[START OF PROVIDED RECORDS]

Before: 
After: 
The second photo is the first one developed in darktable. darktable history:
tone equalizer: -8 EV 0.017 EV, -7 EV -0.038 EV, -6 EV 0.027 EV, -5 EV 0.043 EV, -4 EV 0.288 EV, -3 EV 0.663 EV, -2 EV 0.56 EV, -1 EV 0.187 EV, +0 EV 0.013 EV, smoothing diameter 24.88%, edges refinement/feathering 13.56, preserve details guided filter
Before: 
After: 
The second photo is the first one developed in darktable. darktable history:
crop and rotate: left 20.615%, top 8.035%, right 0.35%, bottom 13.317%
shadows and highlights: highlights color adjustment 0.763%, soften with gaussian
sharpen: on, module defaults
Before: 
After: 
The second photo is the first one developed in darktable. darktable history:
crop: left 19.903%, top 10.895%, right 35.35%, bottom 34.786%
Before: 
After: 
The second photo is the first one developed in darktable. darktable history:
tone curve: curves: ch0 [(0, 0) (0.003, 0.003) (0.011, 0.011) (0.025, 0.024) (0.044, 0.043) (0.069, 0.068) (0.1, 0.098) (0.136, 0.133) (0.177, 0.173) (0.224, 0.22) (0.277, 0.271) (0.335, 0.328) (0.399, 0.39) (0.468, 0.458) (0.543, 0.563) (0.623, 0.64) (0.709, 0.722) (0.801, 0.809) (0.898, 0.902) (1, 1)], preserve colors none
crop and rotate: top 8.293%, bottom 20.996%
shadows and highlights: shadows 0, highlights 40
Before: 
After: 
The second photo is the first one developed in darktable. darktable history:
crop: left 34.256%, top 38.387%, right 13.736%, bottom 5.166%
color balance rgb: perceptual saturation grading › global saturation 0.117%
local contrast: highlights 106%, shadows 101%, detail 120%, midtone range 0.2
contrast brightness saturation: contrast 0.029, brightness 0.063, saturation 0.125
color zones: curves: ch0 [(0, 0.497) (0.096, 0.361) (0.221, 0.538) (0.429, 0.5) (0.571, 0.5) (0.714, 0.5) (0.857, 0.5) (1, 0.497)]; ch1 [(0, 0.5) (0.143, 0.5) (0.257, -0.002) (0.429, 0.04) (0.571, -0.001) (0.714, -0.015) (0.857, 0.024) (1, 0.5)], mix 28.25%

[END OF PROVIDED RECORDS]

• **WHAT IS ASKED**: Render all of the material above as a two-column CSV with the header row instruction,settings, giving one row per item with its instruction text and its settings. Put each field in double quotes and replace any line breaks inside a field with spaces.

• **WRITTEN SOLUTION**:
instruction,settings
"Before: After: The second photo is the first one developed in darktable. darktable history:","tone equalizer: -8 EV 0.017 EV, -7 EV -0.038 EV, -6 EV 0.027 EV, -5 EV 0.043 EV, -4 EV 0.288 EV, -3 EV 0.663 EV, -2 EV 0.56 EV, -1 EV 0.187 EV, +0 EV 0.013 EV, smoothing diameter 24.88%, edges refinement/feathering 13.56, preserve details guided filter"
"Before: After: The second photo is the first one developed in darktable. darktable history:","crop and rotate: left 20.615%, top 8.035%, right 0.35%, bottom 13.317% shadows and highlights: highlights color adjustment 0.763%, soften with gaussian sharpen: on, module defaults"
"Before: After: The second photo is the first one developed in darktable. darktable history:","crop: left 19.903%, top 10.895%, right 35.35%, bottom 34.786%"
"Before: After: The second photo is the first one developed in darktable. darktable history:","tone curve: curves: ch0 [(0, 0) (0.003, 0.003) (0.011, 0.011) (0.025, 0.024) (0.044, 0.043) (0.069, 0.068) (0.1, 0.098) (0.136, 0.133) (0.177, 0.173) (0.224, 0.22) (0.277, 0.271) (0.335, 0.328) (0.399, 0.39) (0.468, 0.458) (0.543, 0.563) (0.623, 0.64) (0.709, 0.722) (0.801, 0.809) (0.898, 0.902) (1, 1)], preserve colors none crop and rotate: top 8.293%, bottom 20.996% shadows and highlights: shadows 0, highlights 40"
"Before: After: The second photo is the first one developed in darktable. darktable history:","crop: left 34.256%, top 38.387%, right 13.736%, bottom 5.166% color balance rgb: perceptual saturation grading › global saturation 0.117% local contrast: highlights 106%, shadows 101%, detail 120%, midtone range 0.2 contrast brightness saturation: contrast 0.029, brightness 0.063, saturation 0.125 color zones: curves: ch0 [(0, 0.497) (0.096, 0.361) (0.221, 0.538) (0.429, 0.5) (0.571, 0.5) (0.714, 0.5) (0.857, 0.5) (1, 0.497)]; ch1 [(0, 0.5) (0.143, 0.5) (0.257, -0.002) (0.429, 0.04) (0.571, -0.001) (0.714, -0.015) (0.857, 0.024) (1, 0.5)], mix 28.25%"